Past Prize-Winning Programs
The Japan Prize
The program judged to have the highest overall educative value from among all programs entered.

The Minister of Public Management,
Home Affairs, Posts and Telecommunications Prize
(The Best Program in Adult Education Category)
"Sound and Fury"
entered by Public Policy Productions
[Content]
The possibility of restoring hearing in deaf people using cochlear implants is increasing. This documentary program shows two couples who have young deaf children and their struggle with the difficult decision of whether to give their children the implants or to allow them to grow up as they are. Both parents of one child are deaf and take pride in the culture of sign language and their independence from the hearing world, but their five-year-old daughter has taken an interest in the world of sound and wants to have the implant. Her parents feels that she should be allowed to develop her signing communication ability within deaf society and discover her identity as a deaf person. They discover a community where deaf people feel accepted and decide to move there. The other couple chooses the implant for their infant son.
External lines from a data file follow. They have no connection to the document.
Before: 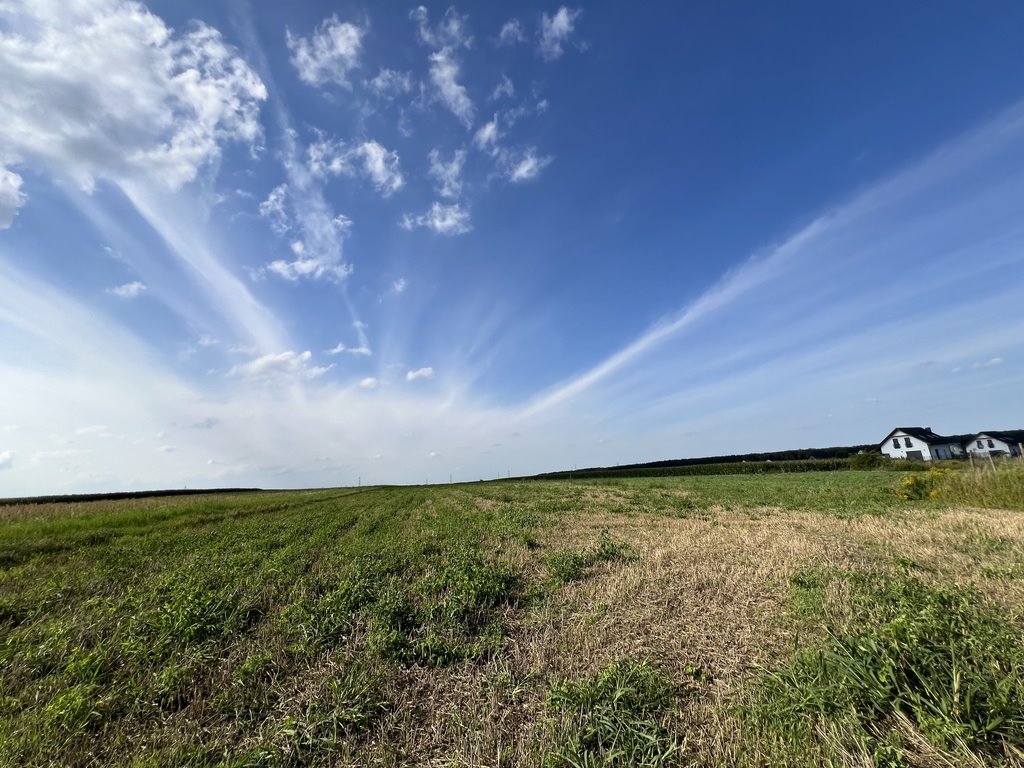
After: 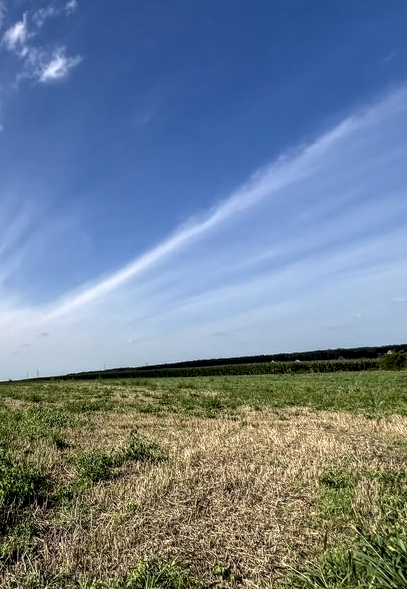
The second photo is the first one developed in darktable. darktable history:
crop: left 46.08%, top 13.149%, right 14.169%, bottom 10.101%
local contrast: detail 150%
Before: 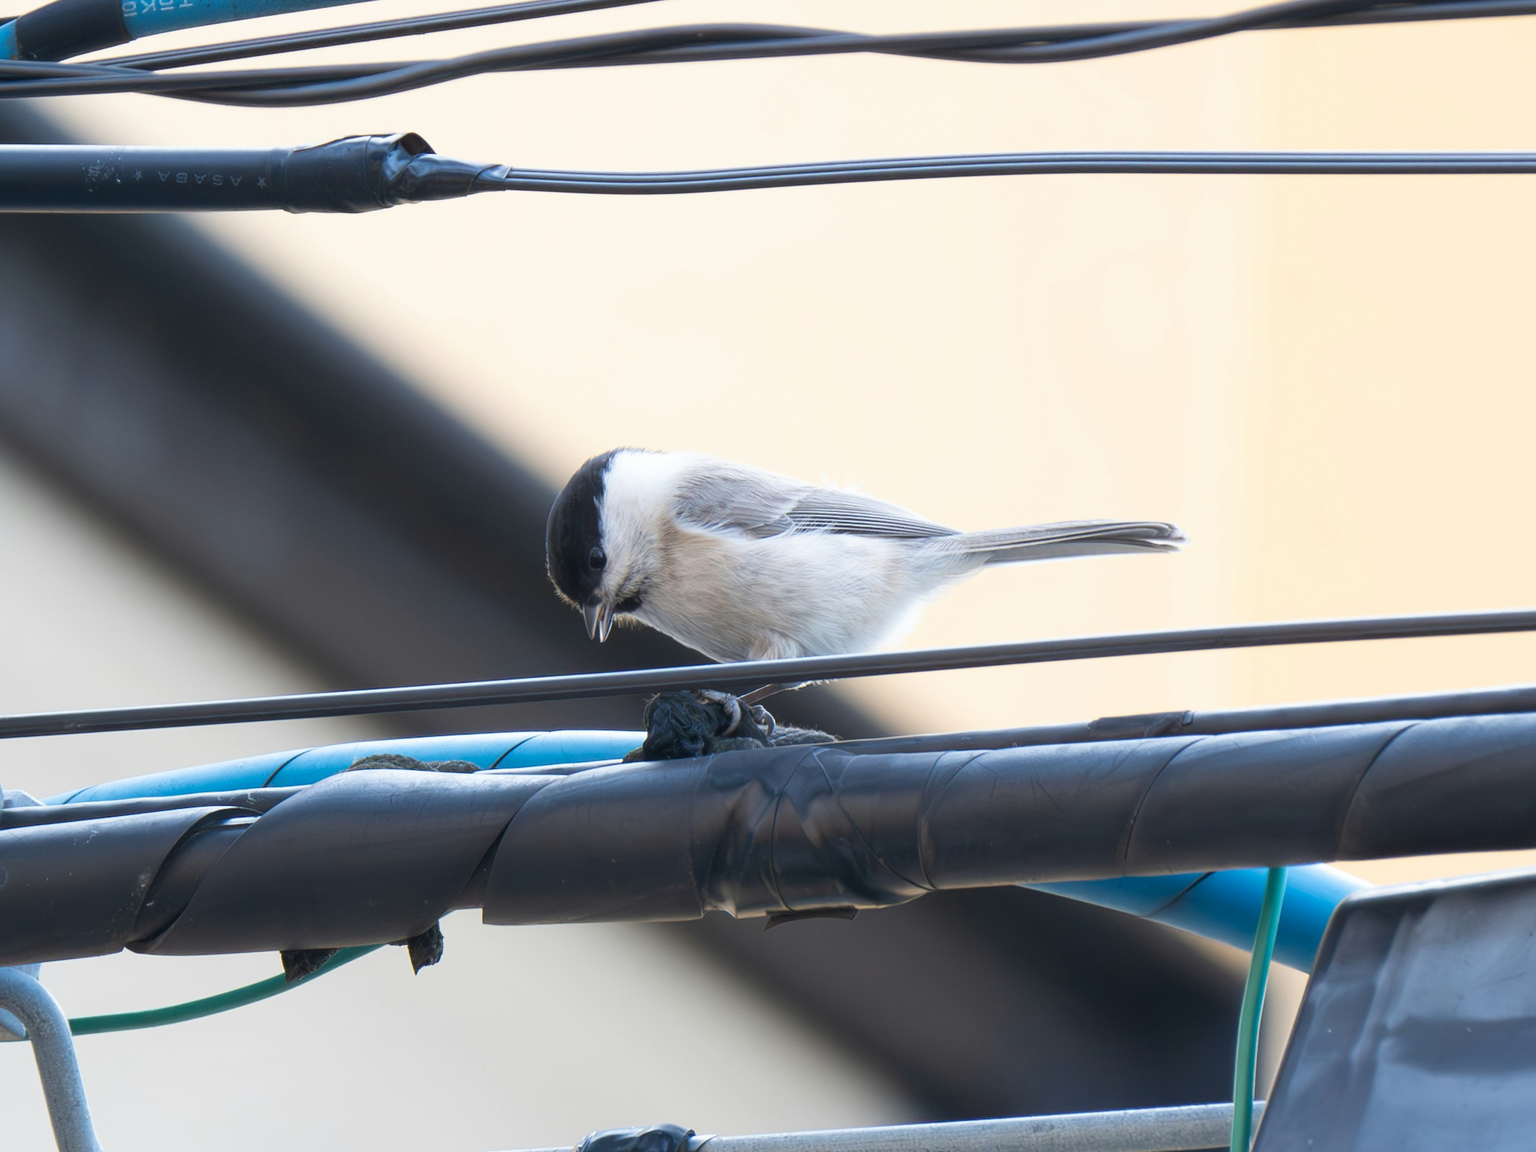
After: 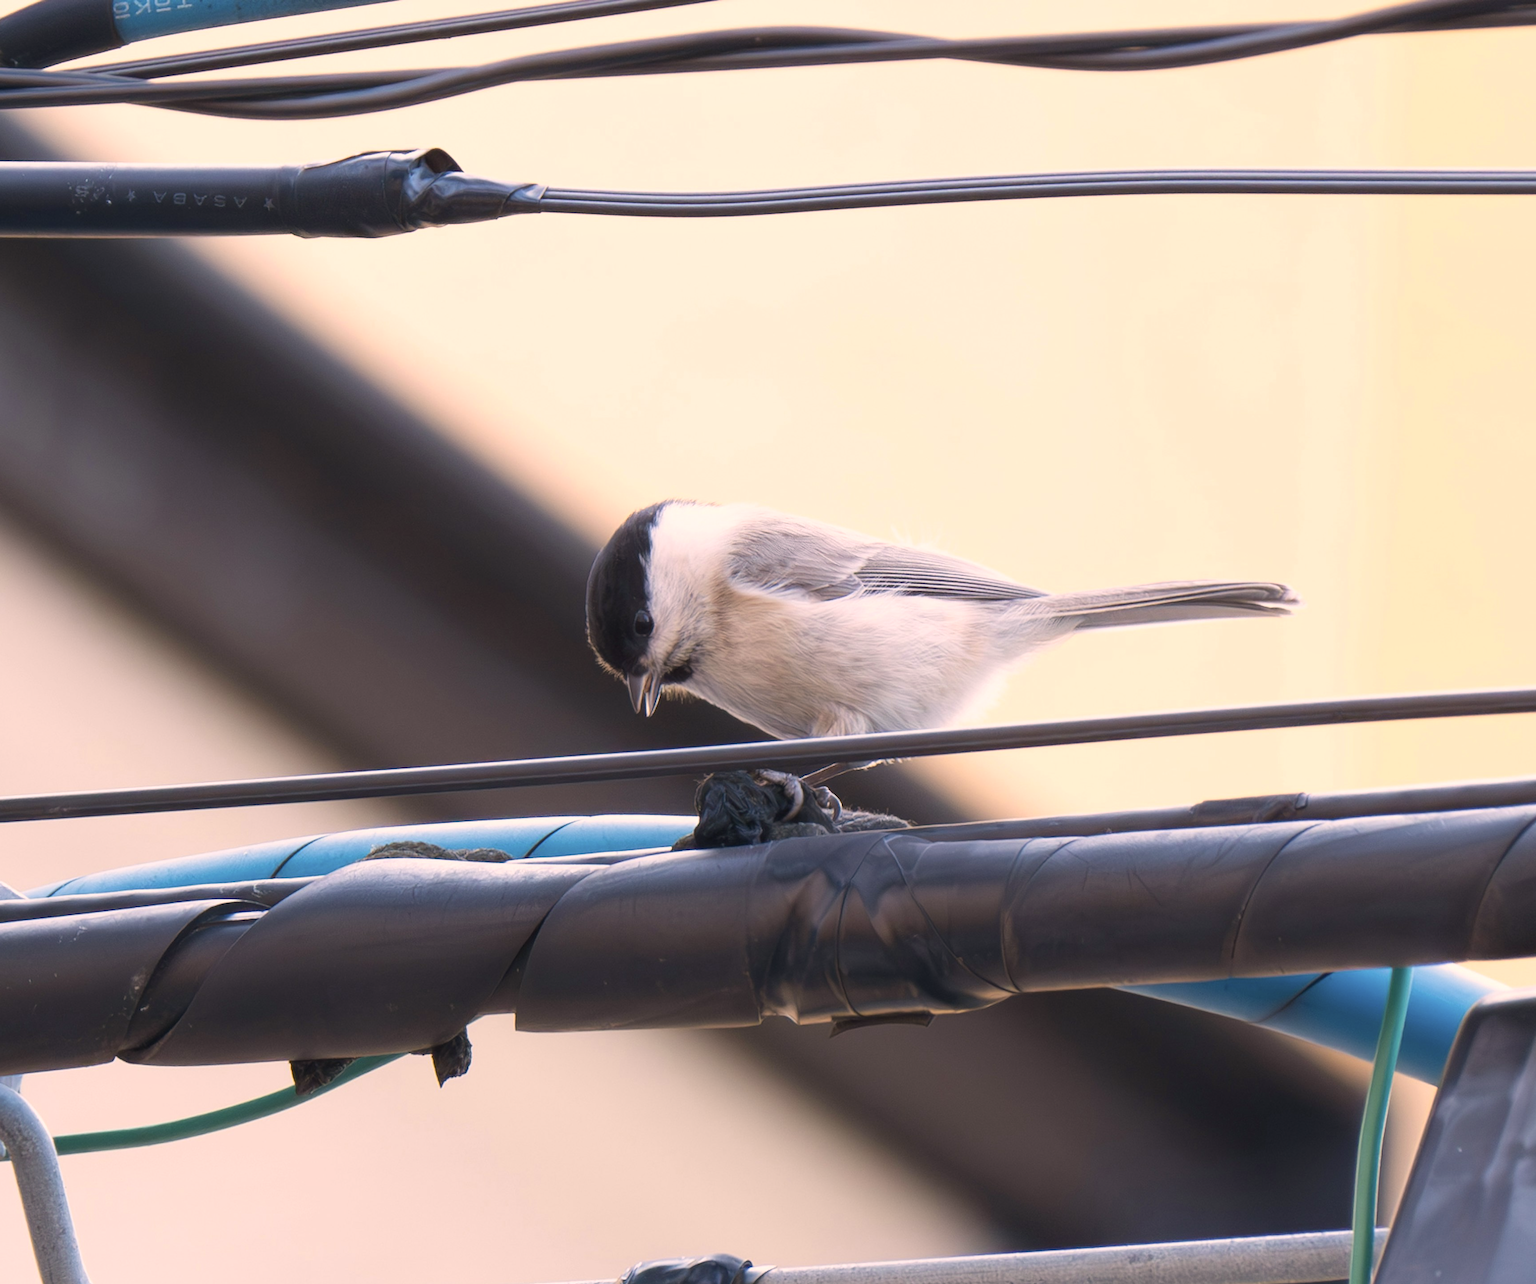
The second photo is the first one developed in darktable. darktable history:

The wife was raised by deaf parents and respects the sign language culture, but she and her husband come to the conclusion that having the implant would offer their son the best chance for a successful future. This program shows the complexity of the exchanges of opinion and internal conflicts which the couples underwent as they make their decisions.
[Jury Comments]

"Sound and Fury" meets all the jury's criteria for good educational television. This program provides a rare insight into the world of the hearing impaired. From its specific focus on decisions about the desirability of cochlear implant surgery for two deaf children, it extends to a thought provoking and emotionally charged examination of family, identity, disability, children's rights and the preservation of a minority culture, the culture of deafness. Most of us will experience one of the desirable effects of an educational television program, the progressive re-examination of our own attitudes. The program also reflects the relationship of co-operation, trust and ethical practice between the documentary subjects and the film makers that can serve as a model for makers of educational programs of this nature.